When Pepe moved to Lincoln, he was living out of his car, working from the ground up to create a small, successful business. He wanted to make a vegetarian Mexican restaurant, to give people the option. Traditionally, even rice and beans have lard and chicken stock in them. He believes that these recipes can be altered to be sustainable. Pepe’s mission is to be sustainable— to support local farmers and local businesses. He’s an avid community member, and he started a nonprofit called The Bike Kitchen that helps fix and provide bikes at little to no cost. This sort of model showcases how challenging, yet rewarding it can be to be actively involved in the community and promote health.
Open Harvest Co-Op Grocery has been around for over 40 years, providing local and natural foods, including meats and organic vegetables. What’s the difference between Open Harvest and, say, a Trader Joe’s or Natural Grocers? Well, Open Harvest was there first. And it’s not a chain— it’s unique to Lincoln. Pepe’s food trailer has historically met outside, along with other local restaurant owners and food trucks.
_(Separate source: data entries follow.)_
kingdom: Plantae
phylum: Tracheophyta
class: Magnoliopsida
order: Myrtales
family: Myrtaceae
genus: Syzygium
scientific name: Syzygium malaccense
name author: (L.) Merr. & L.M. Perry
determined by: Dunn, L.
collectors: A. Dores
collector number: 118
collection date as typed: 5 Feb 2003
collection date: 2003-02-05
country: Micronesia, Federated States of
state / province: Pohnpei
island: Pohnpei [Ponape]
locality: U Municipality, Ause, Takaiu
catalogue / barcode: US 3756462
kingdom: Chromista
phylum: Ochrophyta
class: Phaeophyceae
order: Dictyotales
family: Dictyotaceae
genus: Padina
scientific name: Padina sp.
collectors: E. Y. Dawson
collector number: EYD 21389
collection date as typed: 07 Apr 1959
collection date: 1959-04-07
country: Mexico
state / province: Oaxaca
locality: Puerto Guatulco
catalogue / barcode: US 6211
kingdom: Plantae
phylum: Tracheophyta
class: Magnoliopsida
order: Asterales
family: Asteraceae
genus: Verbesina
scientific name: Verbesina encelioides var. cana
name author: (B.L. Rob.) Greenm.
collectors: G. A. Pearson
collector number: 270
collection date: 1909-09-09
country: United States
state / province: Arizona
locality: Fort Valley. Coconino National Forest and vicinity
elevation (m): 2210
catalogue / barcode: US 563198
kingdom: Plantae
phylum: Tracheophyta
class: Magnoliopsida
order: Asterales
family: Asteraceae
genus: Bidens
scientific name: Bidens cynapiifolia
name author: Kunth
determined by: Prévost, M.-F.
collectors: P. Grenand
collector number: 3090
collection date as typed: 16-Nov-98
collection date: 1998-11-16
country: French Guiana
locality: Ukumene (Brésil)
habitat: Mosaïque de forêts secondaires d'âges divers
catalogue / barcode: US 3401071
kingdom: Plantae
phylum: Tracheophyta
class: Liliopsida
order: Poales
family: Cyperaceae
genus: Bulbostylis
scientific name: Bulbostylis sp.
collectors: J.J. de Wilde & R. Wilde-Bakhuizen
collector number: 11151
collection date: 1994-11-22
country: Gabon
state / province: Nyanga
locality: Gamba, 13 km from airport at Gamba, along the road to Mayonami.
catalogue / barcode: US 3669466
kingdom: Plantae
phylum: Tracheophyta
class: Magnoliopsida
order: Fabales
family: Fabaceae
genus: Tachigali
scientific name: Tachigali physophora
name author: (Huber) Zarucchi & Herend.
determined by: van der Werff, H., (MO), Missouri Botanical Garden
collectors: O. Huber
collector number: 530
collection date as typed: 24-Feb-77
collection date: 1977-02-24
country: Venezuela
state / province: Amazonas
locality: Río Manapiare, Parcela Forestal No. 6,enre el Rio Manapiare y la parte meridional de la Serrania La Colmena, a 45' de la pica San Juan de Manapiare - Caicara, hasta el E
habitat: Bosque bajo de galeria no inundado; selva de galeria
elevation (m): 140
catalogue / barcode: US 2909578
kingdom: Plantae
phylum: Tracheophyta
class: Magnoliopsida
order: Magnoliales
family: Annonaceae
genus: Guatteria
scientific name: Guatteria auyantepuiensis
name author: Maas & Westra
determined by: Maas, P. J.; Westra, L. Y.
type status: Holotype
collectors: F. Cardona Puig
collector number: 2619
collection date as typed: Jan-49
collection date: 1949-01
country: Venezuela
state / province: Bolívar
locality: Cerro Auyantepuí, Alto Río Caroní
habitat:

Another way to ease into a vegetarian lifestyle is starting to substitute meat protein for beans, peas, lentils, soy products, nuts, and seeds! It is so easy to get the nutrients we need without eating meat, and it can be just as tasty. There are countless vegan recipes online that make cooking vegetarian fun.
Go to a farmers’ market, buy fresh produce, and connect with local farmers. Lincoln’s longstanding Farmers’ market happens every Saturday, May through October in the Haymarket. Artists, musicians, bakers, and other small business owners set up stands and exchange goods. It’s a great opportunity to make all sorts of connections and score some delicious, local produce.
Ultimately, it is up to us to take control of our lives. It’s true that ditching meat has a huge impact on climate change, but really, if we want to be healthier we have to make that choice for ourselves, out of love and appreciation for our bodies.